> _O que se pede_
Filtre as linhas abaixo e copie cada uma que contenha a palavra "Galbani", diferenciando maiúsculas de minúsculas.

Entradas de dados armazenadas
....
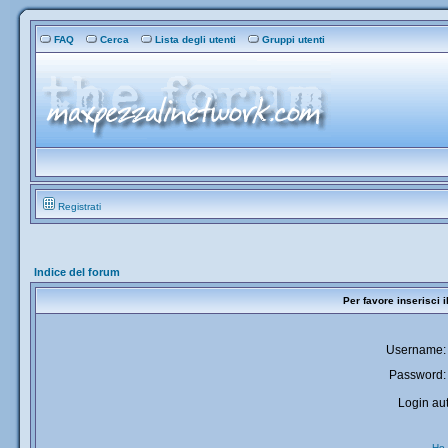
FAQ
Cerca
Lista degli utenti
Gruppi utenti
Registrati
Indice del forum
Per favore inserisci 
Username:
Password:
Login aut
Ho 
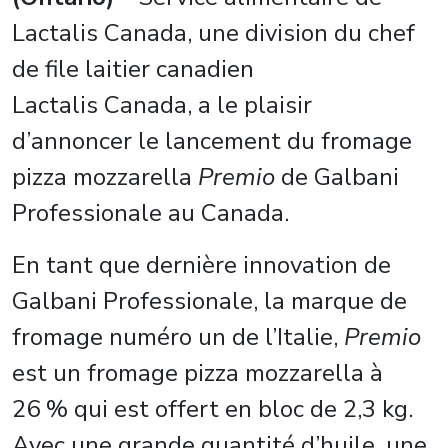
Lactalis Canada, une division du chef
de file laitier canadien
Lactalis Canada, a le plaisir
d’annoncer le lancement du fromage
pizza mozzarella
Premio
de Galbani
Professionale au Canada.
En tant que dernière innovation de
Galbani Professionale, la marque de
fromage numéro un de l’Italie,
Premio
est un fromage pizza mozzarella à
26 % qui est offert en bloc de 2,3 kg.
Avec une grande quantité d’huile, une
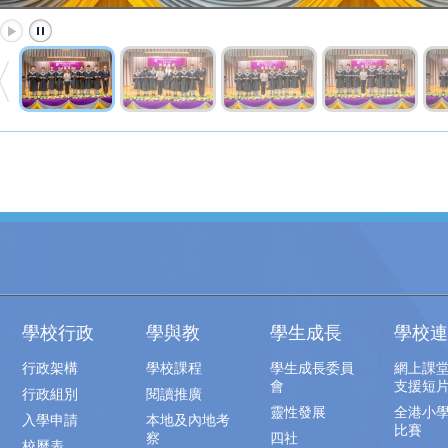
學校行政
學與教
學生成長
學校連
行政架構
學校課程
學生成長委員
網上課
會
支援短
行政組別
閱讀推廣
靈性發展
全港小
入學申請
本地及內地考
比賽
察
四社
校曆表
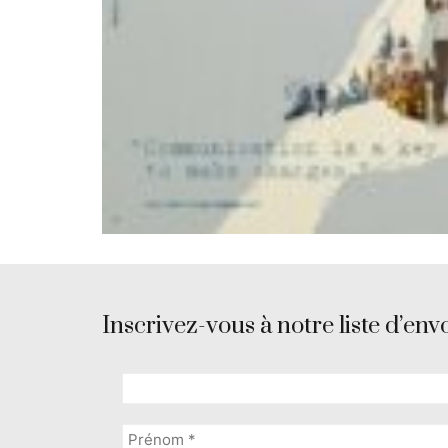
Inscrivez-vous à notre liste d’envo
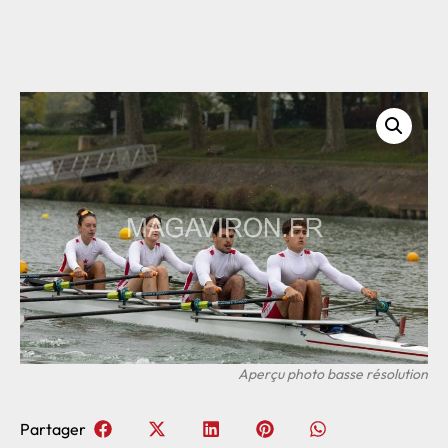
Partager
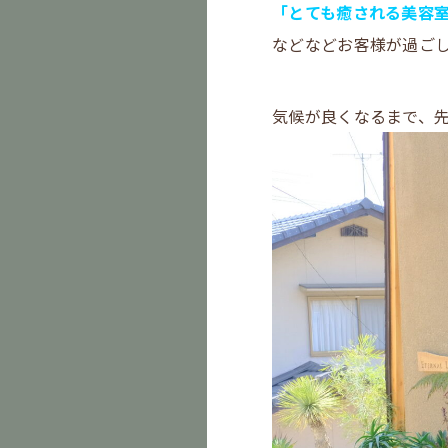
「とても癒される美容
などなどお客様が過ご
気候が良くなるまで、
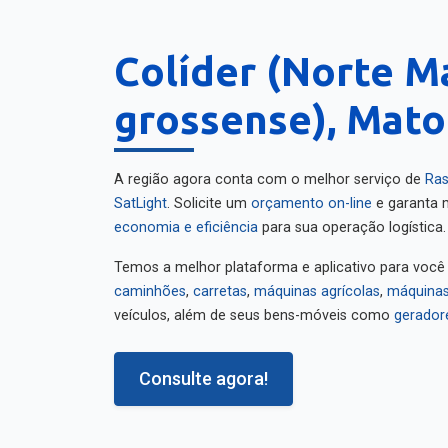
Colíder (Norte M
grossense), Mato
A região agora conta com o melhor serviço de
Ras
SatLight
. Solicite um
orçamento on-line
e garanta m
economia e eficiência
para sua operação logística.
Temos a melhor plataforma e aplicativo para você
caminhões
,
carretas
,
máquinas agrícolas
,
máquinas
veículos, além de seus bens-móveis como
gerador
Consulte agora!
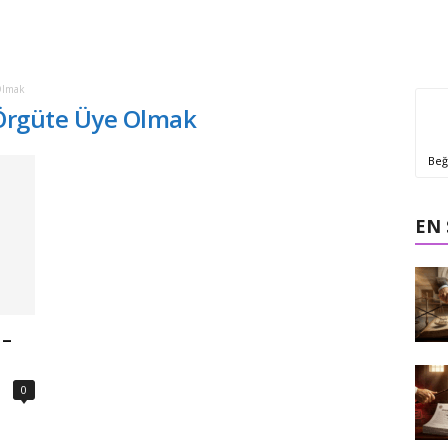
Olmak
ı Örgüte Üye Olmak
Beğ
EN
 –
0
....
> _Solução do exercício_
de Galbani
Galbani Professionale, la marque de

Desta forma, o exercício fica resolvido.